The fort was originally armed with 25-ton rifled muzzle-loading (RML) guns. They were forged in Woolwich Arsenal, brought down by sea and manhandled from the harbour into the casemates. The guns fired through openings, or embrasures, in the one metre thick iron shields set in the archways of the casemates. The guns were heavy and cumbersome and had a slow rate of fire. The loading and firing drill took four minutes – hence the need for 23 guns to provide a continuous barrage of fire.

 

150-200 artillery men were stationed at the Fort. Each of the 23 guns had a detachment of seven men plus a Gun Captain to operate it. The eight men slept in the casemate and the repetitive daily regime of drills and maintenance was strict and disciplined. When Fort Bovisand was completed, Staddon Point Battery was no longer needed as a main gun battery and was used instead as additional living quarters.

 

(1873 sketch showing how the guns were transported from Woolwich & Inside a casemates, showing the thick shield on the front and the gun embrasure)

Changing Times

In the 1890s, new guns were introduced which were quicker to load and fire.

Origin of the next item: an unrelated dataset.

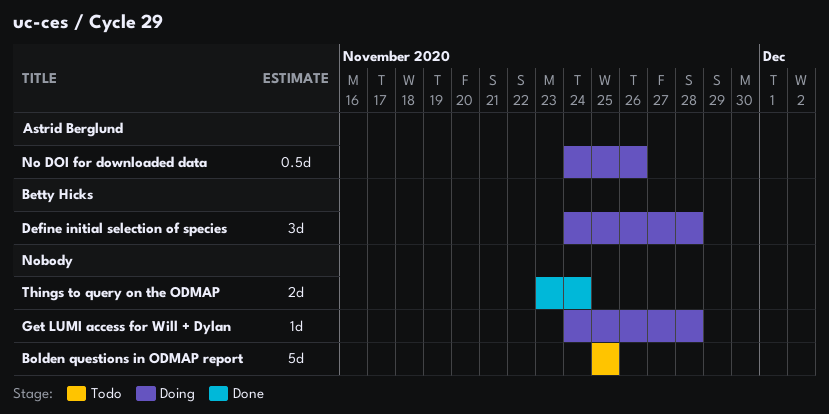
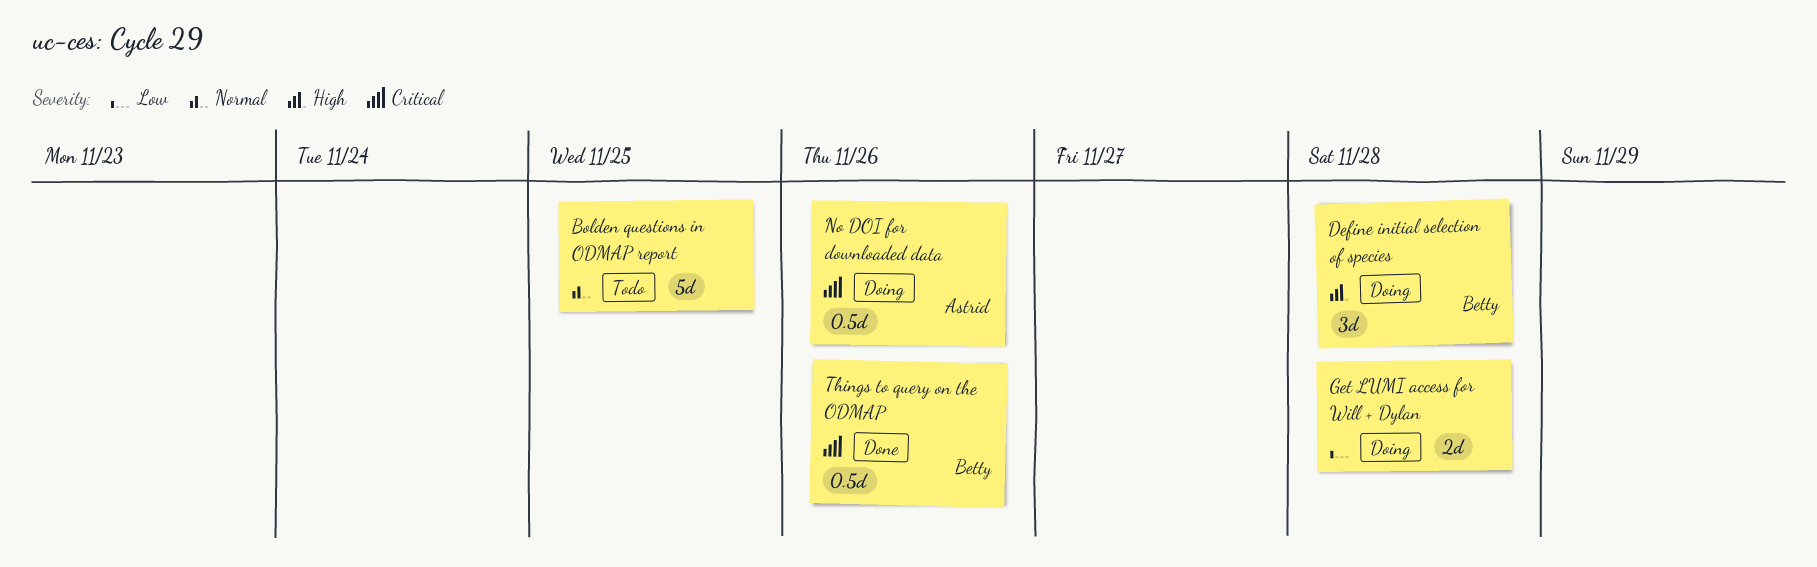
Get LUMI access for Will + Dylan, estimate: 1d -> 2d
Things to query on the ODMAP, owner: none -> Betty Hicks
Things to query on the ODMAP, estimate: 2d -> 0.5d
Things to query on the ODMAP, due: Nov 24 -> Nov 26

Six Quick Firing (QF) 6-pounder guns were installed on the roof of the Fort and 2 Maxim guns were put in the towers.

 

The 23 old RML guns were removed over the next few years and by 1905 all the casemates were empty or adapted to other uses or stores.

 

During World War I searchlights were installed and additional troops were stationed here due to fears of a submarine attack. In World War II, the site was much busier. 115 personnel were based here and six searchlights scanned the skies.

 

The last artillery changes came in 1942, replacing the QF guns with twin 6-pounder guns. They could fire 780 rounds a minute and engage the enemy motor torpedo boats. They were installed on the roof of the casemates.

 

(Armstrong Quick Firing Gun & Twin 6 pounder guns with shield to protect the gun crew)

Changing Use

The Fort and Staddon Point Battery were decommissioned in 1956 and stood unused for some years. Then in 1970 Fort Bovisand was leased by the MoD to Plymouth Ocean Projects, to run training courses for professional and amateur divers. Repairs were made, services installed and the buildings adapted to stores and workshops.

 

The Fort itself is not open to the public. Redevelopment of the area by Fort Bovisand Developments is underway.